Each gene has the instructions for making a specific protein. And each protein has a specific job to do in the cell. In this case, the huntingtin gene has the instructions for making the huntingtin protein.
Genetic diseases often happen when a DNA change messes up the instructions in a gene. Now the protein the gene codes for is broken and can’t do its job.
Sometimes the protein simply stops working and other times it gains some new function. In HD, the huntingtin protein does something it shouldn’t.
In HD, a part of the huntingtin gene repeats itself over and over. This causes a longer form of the huntingtin protein to get made. And this long protein gets tangled up with many of the other proteins in the cell.
This causes bunches of other proteins to stick together and stops all of them from doing their job in the cell. Eventually the cells die because so many things are not working. This is what causes the symptoms of HD.
So losing a gene doesn’t cause HD. Instead it is caused by gaining a longer protein that stops everything else from working.
But not everyone with HD has the same length of extra protein. And this makes HD an even more complicated disease.
The HD Gray Area
As I mentioned before, it is possible to get HD even if your parents don’t have it. If your parent passes away before showing symptoms of HD, you might not know whether that they had a broken HD gene.

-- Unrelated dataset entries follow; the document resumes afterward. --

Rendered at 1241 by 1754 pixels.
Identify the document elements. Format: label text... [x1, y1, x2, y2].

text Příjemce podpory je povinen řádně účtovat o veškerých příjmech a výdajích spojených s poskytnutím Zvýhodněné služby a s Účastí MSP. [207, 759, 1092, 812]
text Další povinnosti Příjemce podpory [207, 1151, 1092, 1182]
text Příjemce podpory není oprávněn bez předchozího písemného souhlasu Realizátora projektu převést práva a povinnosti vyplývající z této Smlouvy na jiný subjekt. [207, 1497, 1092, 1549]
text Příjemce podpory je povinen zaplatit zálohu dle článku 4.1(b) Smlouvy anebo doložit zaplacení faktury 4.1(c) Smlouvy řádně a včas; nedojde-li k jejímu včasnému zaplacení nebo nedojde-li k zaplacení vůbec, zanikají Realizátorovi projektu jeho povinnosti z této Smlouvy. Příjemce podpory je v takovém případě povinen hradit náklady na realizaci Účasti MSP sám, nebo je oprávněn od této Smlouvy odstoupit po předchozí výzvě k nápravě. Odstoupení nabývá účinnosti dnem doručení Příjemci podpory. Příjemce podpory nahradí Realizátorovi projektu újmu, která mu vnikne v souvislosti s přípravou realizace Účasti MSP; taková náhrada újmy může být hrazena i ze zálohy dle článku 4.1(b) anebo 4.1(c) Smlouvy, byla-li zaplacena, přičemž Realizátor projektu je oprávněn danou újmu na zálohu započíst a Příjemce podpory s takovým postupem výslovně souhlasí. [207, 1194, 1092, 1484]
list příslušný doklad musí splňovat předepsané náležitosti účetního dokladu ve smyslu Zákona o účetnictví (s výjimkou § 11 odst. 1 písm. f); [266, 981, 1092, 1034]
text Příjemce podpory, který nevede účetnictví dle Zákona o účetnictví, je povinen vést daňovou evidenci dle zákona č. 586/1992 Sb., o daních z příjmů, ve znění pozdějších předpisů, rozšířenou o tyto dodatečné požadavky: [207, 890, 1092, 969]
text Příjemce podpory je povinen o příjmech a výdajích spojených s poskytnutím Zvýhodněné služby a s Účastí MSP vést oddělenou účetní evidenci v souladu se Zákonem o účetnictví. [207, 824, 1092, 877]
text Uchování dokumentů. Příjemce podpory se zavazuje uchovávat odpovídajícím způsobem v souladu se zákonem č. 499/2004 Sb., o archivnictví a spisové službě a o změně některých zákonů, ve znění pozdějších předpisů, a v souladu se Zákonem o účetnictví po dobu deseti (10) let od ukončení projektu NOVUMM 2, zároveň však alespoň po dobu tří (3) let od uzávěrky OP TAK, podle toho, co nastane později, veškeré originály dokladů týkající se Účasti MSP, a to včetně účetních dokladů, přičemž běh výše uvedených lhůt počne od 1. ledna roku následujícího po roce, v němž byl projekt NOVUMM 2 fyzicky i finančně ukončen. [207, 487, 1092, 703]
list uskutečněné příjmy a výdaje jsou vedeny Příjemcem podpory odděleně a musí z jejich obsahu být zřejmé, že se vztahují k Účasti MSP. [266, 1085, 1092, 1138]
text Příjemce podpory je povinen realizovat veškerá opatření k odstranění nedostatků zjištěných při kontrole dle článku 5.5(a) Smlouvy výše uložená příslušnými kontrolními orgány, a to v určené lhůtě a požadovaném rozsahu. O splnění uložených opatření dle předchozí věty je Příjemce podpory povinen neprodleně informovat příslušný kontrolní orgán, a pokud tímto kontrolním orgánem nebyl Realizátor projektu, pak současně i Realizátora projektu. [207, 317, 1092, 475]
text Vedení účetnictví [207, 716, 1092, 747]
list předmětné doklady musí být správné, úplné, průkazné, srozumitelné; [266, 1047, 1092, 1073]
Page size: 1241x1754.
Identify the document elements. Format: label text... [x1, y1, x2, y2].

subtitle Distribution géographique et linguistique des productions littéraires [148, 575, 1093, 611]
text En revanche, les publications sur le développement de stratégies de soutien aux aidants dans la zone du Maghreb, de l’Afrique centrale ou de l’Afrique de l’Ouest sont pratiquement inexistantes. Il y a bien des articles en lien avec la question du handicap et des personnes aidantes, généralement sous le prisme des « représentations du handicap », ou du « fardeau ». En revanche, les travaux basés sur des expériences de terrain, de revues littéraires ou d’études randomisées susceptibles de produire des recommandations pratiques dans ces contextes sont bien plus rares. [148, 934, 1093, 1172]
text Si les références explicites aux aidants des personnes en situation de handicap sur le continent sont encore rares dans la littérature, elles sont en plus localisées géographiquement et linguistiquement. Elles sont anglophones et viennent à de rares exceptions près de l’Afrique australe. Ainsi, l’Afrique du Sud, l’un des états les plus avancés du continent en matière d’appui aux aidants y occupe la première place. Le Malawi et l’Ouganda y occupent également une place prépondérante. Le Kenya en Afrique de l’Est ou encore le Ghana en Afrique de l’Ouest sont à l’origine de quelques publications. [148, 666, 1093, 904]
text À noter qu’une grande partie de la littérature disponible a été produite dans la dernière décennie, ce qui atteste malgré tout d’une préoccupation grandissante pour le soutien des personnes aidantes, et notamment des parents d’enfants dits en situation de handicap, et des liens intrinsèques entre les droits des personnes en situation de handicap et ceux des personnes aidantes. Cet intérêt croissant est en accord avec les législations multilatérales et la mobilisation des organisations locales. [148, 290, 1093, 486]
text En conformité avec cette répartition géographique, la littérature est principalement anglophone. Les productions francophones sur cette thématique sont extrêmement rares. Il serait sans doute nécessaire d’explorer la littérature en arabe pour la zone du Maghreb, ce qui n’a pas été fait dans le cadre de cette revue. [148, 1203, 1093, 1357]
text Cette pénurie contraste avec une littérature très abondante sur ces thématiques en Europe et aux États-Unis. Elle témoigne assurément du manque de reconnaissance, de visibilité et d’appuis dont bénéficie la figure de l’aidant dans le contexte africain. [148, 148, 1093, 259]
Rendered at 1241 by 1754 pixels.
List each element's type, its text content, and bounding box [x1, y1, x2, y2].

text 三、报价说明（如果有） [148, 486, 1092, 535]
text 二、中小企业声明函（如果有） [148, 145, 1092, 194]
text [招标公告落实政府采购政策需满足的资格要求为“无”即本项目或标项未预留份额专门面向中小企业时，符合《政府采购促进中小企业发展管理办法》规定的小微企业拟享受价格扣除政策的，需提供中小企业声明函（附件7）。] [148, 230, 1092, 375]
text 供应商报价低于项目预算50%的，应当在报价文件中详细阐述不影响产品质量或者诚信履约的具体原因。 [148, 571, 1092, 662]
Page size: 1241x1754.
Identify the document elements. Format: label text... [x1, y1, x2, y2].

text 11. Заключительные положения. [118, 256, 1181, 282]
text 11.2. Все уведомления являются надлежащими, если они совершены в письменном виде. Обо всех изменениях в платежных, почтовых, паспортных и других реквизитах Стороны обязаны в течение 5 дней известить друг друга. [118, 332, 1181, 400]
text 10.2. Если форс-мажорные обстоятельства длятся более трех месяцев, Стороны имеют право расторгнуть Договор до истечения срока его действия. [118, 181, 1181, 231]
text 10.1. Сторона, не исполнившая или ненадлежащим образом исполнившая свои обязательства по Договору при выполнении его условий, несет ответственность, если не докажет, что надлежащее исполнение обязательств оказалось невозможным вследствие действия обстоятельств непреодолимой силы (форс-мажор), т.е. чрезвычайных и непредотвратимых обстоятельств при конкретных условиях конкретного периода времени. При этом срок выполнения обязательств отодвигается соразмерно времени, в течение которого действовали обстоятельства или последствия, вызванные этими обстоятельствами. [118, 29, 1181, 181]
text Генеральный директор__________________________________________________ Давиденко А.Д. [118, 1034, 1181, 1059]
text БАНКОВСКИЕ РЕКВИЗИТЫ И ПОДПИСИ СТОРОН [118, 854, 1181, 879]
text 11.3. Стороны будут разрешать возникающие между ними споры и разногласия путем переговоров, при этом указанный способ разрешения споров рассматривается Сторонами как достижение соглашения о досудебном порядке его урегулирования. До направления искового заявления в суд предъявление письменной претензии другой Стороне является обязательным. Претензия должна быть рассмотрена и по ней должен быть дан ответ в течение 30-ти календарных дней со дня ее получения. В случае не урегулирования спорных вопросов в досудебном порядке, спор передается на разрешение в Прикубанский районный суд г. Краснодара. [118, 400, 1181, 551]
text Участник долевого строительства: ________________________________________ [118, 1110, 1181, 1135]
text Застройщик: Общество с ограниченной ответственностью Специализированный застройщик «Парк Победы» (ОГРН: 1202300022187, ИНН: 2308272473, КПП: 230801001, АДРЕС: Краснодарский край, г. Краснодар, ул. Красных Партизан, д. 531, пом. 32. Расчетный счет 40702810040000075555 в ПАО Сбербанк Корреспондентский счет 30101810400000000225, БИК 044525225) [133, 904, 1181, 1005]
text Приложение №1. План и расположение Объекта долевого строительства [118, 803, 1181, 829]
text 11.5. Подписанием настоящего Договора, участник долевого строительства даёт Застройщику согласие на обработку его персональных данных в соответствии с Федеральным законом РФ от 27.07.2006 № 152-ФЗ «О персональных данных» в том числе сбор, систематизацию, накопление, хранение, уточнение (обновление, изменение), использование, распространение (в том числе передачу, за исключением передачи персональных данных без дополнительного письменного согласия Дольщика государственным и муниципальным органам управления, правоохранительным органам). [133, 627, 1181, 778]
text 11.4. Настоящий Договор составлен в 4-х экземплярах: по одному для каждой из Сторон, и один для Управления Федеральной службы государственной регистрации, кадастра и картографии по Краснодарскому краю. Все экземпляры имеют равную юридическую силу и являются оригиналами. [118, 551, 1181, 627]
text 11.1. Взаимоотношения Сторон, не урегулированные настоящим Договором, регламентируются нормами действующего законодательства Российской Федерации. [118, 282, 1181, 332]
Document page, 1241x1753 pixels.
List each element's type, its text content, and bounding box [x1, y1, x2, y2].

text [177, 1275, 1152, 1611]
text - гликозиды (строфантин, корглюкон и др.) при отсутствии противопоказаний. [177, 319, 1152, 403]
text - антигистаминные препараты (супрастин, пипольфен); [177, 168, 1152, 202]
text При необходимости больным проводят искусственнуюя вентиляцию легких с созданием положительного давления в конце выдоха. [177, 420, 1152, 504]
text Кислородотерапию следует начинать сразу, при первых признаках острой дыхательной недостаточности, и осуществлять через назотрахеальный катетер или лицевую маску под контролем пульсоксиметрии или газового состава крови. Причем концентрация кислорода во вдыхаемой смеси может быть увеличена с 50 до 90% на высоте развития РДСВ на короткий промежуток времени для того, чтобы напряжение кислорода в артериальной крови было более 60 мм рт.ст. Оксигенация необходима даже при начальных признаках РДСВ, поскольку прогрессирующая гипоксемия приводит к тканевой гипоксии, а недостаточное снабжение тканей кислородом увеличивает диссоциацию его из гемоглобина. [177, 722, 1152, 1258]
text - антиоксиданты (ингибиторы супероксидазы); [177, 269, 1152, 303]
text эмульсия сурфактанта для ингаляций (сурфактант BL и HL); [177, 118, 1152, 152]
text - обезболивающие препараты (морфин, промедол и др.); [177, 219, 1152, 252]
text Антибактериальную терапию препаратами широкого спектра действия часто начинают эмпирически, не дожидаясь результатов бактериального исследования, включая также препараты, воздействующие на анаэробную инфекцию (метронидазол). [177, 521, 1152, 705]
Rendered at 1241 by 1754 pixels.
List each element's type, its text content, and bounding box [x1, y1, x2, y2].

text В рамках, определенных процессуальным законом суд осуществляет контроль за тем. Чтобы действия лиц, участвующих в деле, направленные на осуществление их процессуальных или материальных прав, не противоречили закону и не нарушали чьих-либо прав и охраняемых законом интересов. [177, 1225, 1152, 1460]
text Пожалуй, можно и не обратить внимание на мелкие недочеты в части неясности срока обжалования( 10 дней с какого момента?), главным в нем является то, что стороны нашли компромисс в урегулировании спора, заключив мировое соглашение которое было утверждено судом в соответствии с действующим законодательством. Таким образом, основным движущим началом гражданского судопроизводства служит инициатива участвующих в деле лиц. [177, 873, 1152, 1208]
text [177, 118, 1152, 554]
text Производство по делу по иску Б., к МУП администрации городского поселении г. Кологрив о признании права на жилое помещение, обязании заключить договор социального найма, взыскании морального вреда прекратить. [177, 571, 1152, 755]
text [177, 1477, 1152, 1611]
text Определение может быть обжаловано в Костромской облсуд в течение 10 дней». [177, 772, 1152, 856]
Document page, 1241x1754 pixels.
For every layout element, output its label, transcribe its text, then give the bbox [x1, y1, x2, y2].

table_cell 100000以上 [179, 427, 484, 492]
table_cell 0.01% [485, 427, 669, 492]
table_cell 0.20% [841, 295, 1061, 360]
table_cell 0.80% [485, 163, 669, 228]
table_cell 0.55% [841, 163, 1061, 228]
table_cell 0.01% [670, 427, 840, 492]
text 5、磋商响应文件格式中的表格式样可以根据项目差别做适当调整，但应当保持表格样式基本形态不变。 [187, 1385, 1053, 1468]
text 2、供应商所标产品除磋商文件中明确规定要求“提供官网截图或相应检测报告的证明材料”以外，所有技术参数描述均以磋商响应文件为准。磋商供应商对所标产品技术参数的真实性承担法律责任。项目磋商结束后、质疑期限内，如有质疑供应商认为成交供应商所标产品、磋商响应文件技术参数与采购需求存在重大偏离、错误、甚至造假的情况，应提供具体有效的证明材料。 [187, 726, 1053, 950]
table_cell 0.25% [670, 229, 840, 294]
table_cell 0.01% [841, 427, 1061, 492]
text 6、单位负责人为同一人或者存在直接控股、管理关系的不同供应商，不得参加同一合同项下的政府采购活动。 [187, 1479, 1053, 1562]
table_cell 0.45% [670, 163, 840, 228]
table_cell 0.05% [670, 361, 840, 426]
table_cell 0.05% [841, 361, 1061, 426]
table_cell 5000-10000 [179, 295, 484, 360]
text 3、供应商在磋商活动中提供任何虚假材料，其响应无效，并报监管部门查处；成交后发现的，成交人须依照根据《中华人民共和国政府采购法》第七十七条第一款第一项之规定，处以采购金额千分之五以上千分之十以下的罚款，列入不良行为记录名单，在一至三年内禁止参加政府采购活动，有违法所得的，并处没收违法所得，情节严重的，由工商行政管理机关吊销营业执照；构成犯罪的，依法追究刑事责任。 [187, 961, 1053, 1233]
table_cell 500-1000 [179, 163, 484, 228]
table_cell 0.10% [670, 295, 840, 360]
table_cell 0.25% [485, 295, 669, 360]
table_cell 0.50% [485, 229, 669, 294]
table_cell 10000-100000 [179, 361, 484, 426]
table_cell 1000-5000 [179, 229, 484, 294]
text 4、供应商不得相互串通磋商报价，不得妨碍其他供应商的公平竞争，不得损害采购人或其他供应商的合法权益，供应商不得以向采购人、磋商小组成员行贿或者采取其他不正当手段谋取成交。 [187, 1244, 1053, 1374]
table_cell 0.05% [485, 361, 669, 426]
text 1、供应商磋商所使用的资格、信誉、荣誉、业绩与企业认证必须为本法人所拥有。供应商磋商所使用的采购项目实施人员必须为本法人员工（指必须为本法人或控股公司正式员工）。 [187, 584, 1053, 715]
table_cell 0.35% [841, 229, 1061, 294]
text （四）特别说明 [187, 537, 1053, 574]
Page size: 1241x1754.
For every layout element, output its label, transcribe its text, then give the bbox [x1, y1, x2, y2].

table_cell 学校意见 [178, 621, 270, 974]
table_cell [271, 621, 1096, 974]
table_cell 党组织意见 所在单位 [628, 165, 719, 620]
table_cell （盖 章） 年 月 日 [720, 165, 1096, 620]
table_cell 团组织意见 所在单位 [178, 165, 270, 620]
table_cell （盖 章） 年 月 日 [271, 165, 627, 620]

Although this doesn’t apply to your case, there is another way that you can get HD even if both of your parents live long and healthy lives. It has to do with the fact that different people have different lengths of the huntingtin protein. And the same length protein can have different effects in different people.
There are certain lengths of the huntingtin protein that are safe for everyone and certain lengths that cause anyone who has them to end up with HD. But there are in between lengths that are tricky. Even the same length protein can cause HD in one person but not someone else.
So you can imagine a parent with one of these intermediate length proteins. She happens to have the right genetic background so that her cells can deal with this slightly longer protein.
Now imagine she passes it down to her son whose cells can’t deal with a protein that long. He ends up with HD even though his mom did not have any symptoms. And this isn’t the only way these slightly longer proteins can cause problems.
When healthy people with slightly longer proteins pass the gene on to their child, it sometimes gets a little bit longer. And this can sometimes make it long enough to cause the disease. So then the child gets HD even when neither parent did.
So even if you get a genetic test to know for sure what your HD gene is like, there can still be some uncertainty about whether you will get HD. Which is why such a seemingly simple question needed such a long answer!